When you ask 10-year-old Yi Panharith who Sam Rainsy is, the fifth grade student answers right away.“Sam Rainsy is not a Khmer citizen,” he shouts.
Yi Panharith had vaguely heard the opposition leader’s name until he walked the short distance from his house to Phnom Penh’s Phsar Deum Thkauv Village 6 Primary School on Saturday, where he came across six handwritten placards criticizing Sam Rainsy and questioning his citizenship.
Posted on the gate of the Chamkar Mon district school, one of them clearly stated that the opposition leader is not a Khmer citizen.
“I don’t know if these signs have an educational value,” said Pen Huon, 53, Yi Panharith’s relative.
Primary school students returning to school after their three months’ vacation on Saturday were welcomed by anti-Sam Rainsy placards throughout Phnom Penh. Similar placards were placed on high schools last week. They have not yet been reported in the provinces but Him Sokleang, a teacher at Kandal province’s Tuk Lech Junior High School, said that at a meeting at her Takhmau district school, the administrators circulated a petition against Sam Rainsy for the teachers to sign.

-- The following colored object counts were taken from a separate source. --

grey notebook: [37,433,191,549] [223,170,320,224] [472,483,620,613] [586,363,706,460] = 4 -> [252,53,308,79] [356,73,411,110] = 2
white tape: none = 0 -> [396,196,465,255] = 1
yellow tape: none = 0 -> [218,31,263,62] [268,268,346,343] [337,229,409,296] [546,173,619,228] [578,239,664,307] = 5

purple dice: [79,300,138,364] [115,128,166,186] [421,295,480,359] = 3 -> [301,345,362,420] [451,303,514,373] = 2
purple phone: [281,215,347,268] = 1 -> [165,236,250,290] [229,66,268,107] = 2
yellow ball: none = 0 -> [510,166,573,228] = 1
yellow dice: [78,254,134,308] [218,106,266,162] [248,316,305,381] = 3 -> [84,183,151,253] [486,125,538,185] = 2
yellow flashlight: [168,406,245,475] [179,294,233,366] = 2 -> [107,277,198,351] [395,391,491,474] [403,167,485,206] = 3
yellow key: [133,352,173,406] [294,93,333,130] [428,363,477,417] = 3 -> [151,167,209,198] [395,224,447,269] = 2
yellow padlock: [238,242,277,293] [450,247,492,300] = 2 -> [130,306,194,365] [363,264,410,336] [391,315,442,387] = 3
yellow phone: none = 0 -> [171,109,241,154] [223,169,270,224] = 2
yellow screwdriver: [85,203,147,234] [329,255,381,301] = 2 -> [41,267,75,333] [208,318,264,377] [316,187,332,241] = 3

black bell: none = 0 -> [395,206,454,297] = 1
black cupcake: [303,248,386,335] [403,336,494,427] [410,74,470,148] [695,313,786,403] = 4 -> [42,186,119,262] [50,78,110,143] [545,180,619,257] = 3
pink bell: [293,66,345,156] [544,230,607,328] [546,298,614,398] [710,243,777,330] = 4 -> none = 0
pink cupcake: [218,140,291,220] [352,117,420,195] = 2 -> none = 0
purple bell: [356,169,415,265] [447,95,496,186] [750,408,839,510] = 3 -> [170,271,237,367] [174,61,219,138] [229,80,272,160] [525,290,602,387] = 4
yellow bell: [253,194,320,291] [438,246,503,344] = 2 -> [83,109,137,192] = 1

Rong Chhun, president of Cambodian Independent Teachers Association, said the placards are illegal according to Article 37 of the Statute on Civil Servants.
It states that civil servants are “strictly prohibited to use their functions and State’s materials for servicing political activities.”
“Public institutions must be neutral in a democracy,” said Mu Sochua, an opposition party member.
“I want to say to them: Please, please leave the children out of politics,” she said.
Rong Chhun said he plans to write to the Minister of Education Kol Pheng about the placards.
Mu Sochua pointed out that the Sam Rainsy Party had won over half the Phnom Penh votes in the 2003 national elections, and that the placards constitute political threats.